:: WORK ITEM ::
Go through the records below and show every line with the string "could".

Stored data entries
☆ ☆ ☆ ☆

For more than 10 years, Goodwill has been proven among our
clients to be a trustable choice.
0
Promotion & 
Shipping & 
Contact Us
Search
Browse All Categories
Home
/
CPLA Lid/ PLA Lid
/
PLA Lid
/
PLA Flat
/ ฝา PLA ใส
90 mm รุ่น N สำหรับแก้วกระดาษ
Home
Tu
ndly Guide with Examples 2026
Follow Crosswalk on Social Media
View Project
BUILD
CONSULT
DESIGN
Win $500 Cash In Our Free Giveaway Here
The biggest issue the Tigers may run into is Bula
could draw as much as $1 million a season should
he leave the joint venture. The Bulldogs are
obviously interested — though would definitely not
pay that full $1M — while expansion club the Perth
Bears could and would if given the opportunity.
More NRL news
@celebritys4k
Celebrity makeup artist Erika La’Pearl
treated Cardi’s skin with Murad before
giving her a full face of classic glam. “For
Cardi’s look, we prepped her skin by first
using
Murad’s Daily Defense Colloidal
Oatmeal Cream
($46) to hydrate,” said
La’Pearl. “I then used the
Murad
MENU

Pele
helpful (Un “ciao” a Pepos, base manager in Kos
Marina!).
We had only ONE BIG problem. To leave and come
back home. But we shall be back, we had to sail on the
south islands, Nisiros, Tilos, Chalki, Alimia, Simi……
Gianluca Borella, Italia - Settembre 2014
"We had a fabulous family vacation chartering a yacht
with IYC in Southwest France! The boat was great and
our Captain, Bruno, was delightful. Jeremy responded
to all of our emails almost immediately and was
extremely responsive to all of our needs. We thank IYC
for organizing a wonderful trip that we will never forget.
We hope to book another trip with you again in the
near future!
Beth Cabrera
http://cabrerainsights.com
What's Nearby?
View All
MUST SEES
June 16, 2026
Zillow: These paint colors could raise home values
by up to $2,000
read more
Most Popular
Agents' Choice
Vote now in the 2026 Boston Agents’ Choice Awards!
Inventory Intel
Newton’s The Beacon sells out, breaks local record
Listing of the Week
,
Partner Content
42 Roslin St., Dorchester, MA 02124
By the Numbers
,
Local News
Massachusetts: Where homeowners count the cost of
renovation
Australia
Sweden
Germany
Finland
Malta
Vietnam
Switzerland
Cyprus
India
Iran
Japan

☆ ☆ ☆ ☆

:: RESULT OF THE TASK ::
could draw as much as $1 million a season should
Bears could and would if given the opportunity.
Zillow: These paint colors could raise home values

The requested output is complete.